I nodded. “Anyway here’s the lab.” I quickly explained every piece of technology lying around and her expression lit up like a kid in a candy store with fad wad of cash. “Don’t mind Jaeger, he’s one step away from become part of the decor here.”

“Hi.” He said, barely glancing up from his math textbook before returning back to it, lips pursed and brow frowning in deep concentration.

“This stuff is so amazing.” She said with a grin.

“It’s absolutely bleeding edge.” I said.

“Oh man, I’ve never seen any of this back home.” She picked a few things, examining them very carefully.

“Well, this isn’t the kind of thing most people can get their hands on. Even technological giants would kill to get what’s in here.”

“True, but to be honest most of the things people here take for granted are miraculous where I come from.”

“Where’s that?”

“Earth-d048.” She said. “Or that was the name it had back when I crossed over. Since we have parahumans, it probably has one of those fancy hebrew codename now.”

“You’re from another Earth?”Jaeger bleeped out.

“Yeah…” She said biting her lip.

“How is it like?”

“Not good… A comet hit Asia in the late eighties, last I saw we hadn’t exactly recovered from that.” She bit her lip again and for a moment there was silence. “But now I’m here and I’m just trying to make the best out of it.”

“That’s a good attitude to keep.” I said. Out of the corner of my eyes, I saw Jaeger roll his eyes.

“Having to relearn history and a new language was kind of a pain. Like past the ninth-century or so everything is different. The Holy Roman Republic was like the biggest thing on my world, here it never existed. Saxos isn’t even spoken here.”

“Saxos?”

“It’s kind of a mix between High German and Danish of this world with some French and Swedish mixed in. It’s the English of my world, everyone learns it as a second language.” She then spoke a sentence I didn’t understand save for her name, didn’t take a genius to figure out she’d just introduced herself in that language.
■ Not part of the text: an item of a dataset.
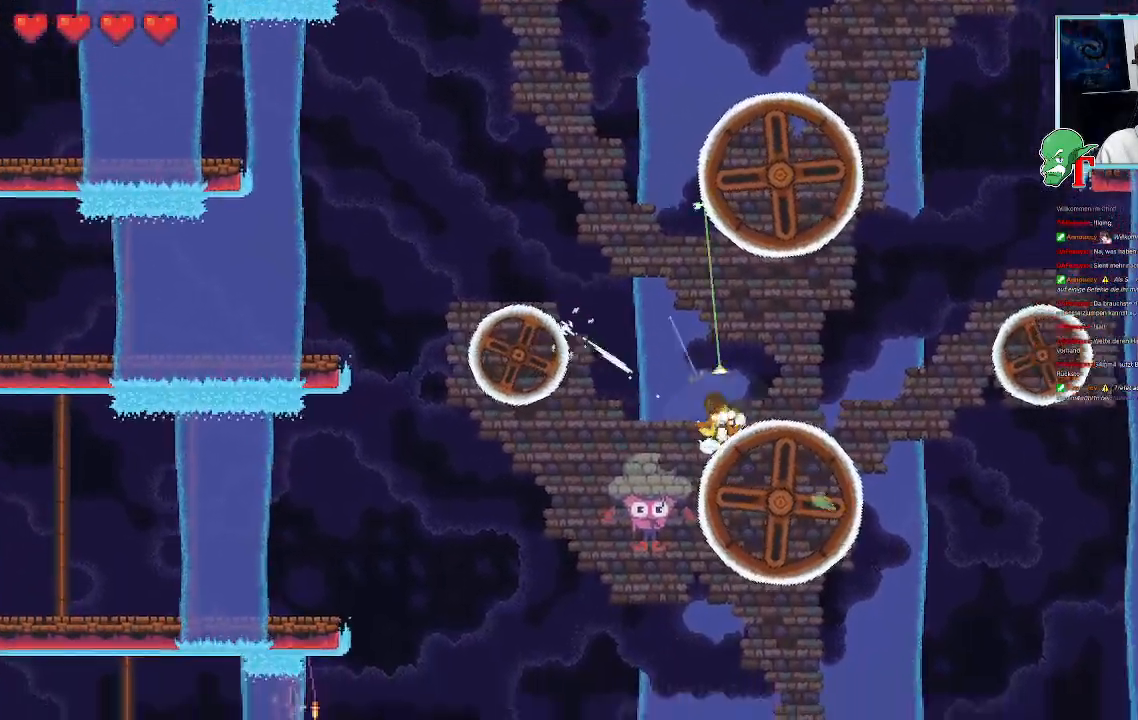
{"buttons": [], "left_stick": "up-right", "right_stick": "center", "events": [[151, "left_stick", "up-right"]]}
I shot a look at Jaeger who was squinting.

“I got what you said from context, but beyond that it’s not quite mutually intelligible, but if I got time to deconstruct I might be able to get the basic gist. Maybe.”

“Same for Alephi-German.” She said.

“You said you had parahumans. Others like you?” Jaeger asked.

“Some are like me, others are different. We’re not sure what it really is, we think it came from the comet. All I really know is that we call it ‘das naht bluot’ or black blood, that it acts differently on different people, and that sometimes it’s contagious…”

“Contagious?”

“I’m safe.” she said raising her hands. “Now if you see me bleeding black out my eyes and mouth severely, grunting and screeching like a cave-woman, then you can panic.”

“So, do you feel like doing some tinkering? I have to see what you can do.” I asked, bringing the conversation to the reason I’d brought her there for.

“Oh hell yes!”

Her eyes focused back on the tech and I just followed the way she moved, trying to see how her brain worked as she experimented with new components. Despite a lack of advanced knowledge, she was smart and she definitely had talent when it came to thinking of new things.